== Page extract

Our shortlist cutoff point is 1000 weekly non-bot edits, and more than 20 monthly active admins, as captured by the Wiki Comparison data. We will also restrict our scope to Wikipedias only. The resulting list of 21 Wikipedia editions is presented below, along with additional characteristics of relevance for contrastive purposes. From this list of 21, we examined a number of factors to arrive at our final list of five wikis for survey sampling and interview recruitment. These are:

  • English Wikipedia
  • French Wikipedia
  • Spanish Wikipedia
  • Russian Wikipedia
  • Indonesian Wikipedia

The factors we examined included administrator candidacy requirements, RFA success rates, monthly pageviews, monthly active administrators, median administrator actions, total sysops over time (2018 to present), ratio of sysops to monthly active administrators, analyses from the risk observatory, as well as geographic distribution and some basic consideration of external factors and influences on projects, such as government censorship of Wikipedia.

To highlight a few of our considerations:

  • We have deliberate inclusion of wikis with both short (≤6 month)(English, Russian, Indonesian) and longer (Spanish, French) account age requirements for administrators.
  • This list includes wikis for which there’s a range of edit requirements for administrator candidacy. From the most extreme case of English (10k) to the moderate requirements of French (3k) to either low (100 for Russian, 500 for Indonesian) or none stated (Spanish).
  • We also include a few wikis for which there are other explicit candidacy requirements, such as English (member of the extended-confirmed user group).
  • We have a relatively wide geographic distribution of the administrators who participate in these wikis, and examples of languages that have both wide geographic distribution (e.g., across many countries: English, Spanish) and more narrow distribution (spoken more primarily in one country or region).
  • Through the inclusion of Russian, we have at least one example of a wiki for which there are meaningful external factors that may affect administrators, such as the role of censorship of Wikipedia (currently partial).
  • Examining MAA/members of sysop group ratios, the two longest are English and Chinese. The two highest are Portuguese and Russian. A high ratio suggests that there are users conducting “admin actions” that are not part of the sysop group. Therefore, this short list includes wikis that fall into both the high and low ratio groups through the inclusion of English and Russian.

====

• **Directives**
1. From the wiki-selection extract, list the final five wikis chosen for survey sampling and interview recruitment.
2. Decide whether each statement agrees with the wiki-selection extract, answering yes or no and quoting the words of the extract that settle it: (a) French Wikipedia has an account age requirement for administrators of six months or less. (b) Russian Wikipedia requires 100 edits for administrator candidacy. (c) Censorship of Wikipedia affecting the Russian wiki is described as complete.
3. Write the next part of the wiki-selection extract, picking up after its final sentence.

== Available data

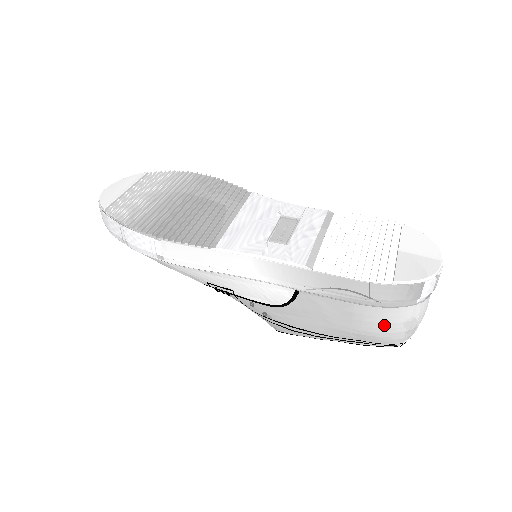
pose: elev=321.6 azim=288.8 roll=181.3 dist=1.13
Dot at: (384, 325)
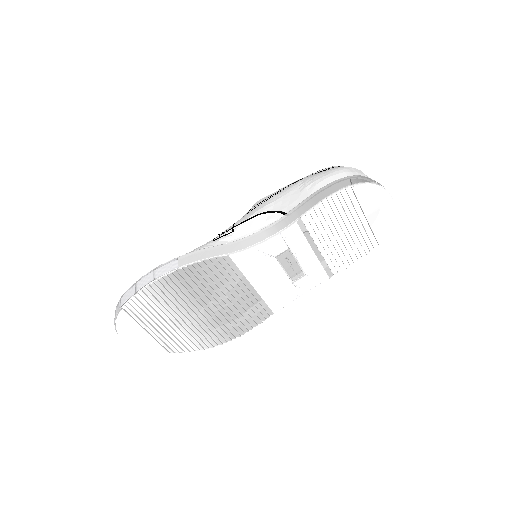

====

• **Answers by task**
1. English Wikipedia, French Wikipedia, Spanish Wikipedia, Russian Wikipedia, Indonesian Wikipedia

2.
(a) No: "longer (Spanish, French) account age requirements for administrators"
(b) Yes: "low (100 for Russian, 500 for Indonesian)"
(c) No: "such as the role of censorship of Wikipedia (currently partial)"

3.
  • Looking at RFA success rates for 2013-2023, the two highest are French and Dutch, whereas the two lowest are Chinese and Spanish. As such, we’ve ensured we include one from each of these groups, French and Spanish.
  • The selected wikis exhibit a range of median actions per admin, from English on the low end with a median of <20, and Spanish on the high end with >300.

Note that the metrics "monthly active admins" and "median actions per admin" currently may include bot activity, in addition to non-bot account activity. This means it may be counting actions taken by bots that can block users, or move or protect pages.

Limitations

[edit]

Due to our use of a survey, we require larger populations in order to come up with representative results. Smaller wikis tend to have very few administrators (the median number of monthly active admins across all projects is 2), and surveys with such few participants are not capable of producing generalizable results. In addition to considerations of generalizability, such small numbers of admins also means that this data would be extremely granular, which increases the risks associated with publishing it. As such, we are aware that the shortlist of candidates and our final selected wikis for the survey and interviews are skewed towards languages with European origins (though they are spoken across many countries and regions) and languages with large speaker populations.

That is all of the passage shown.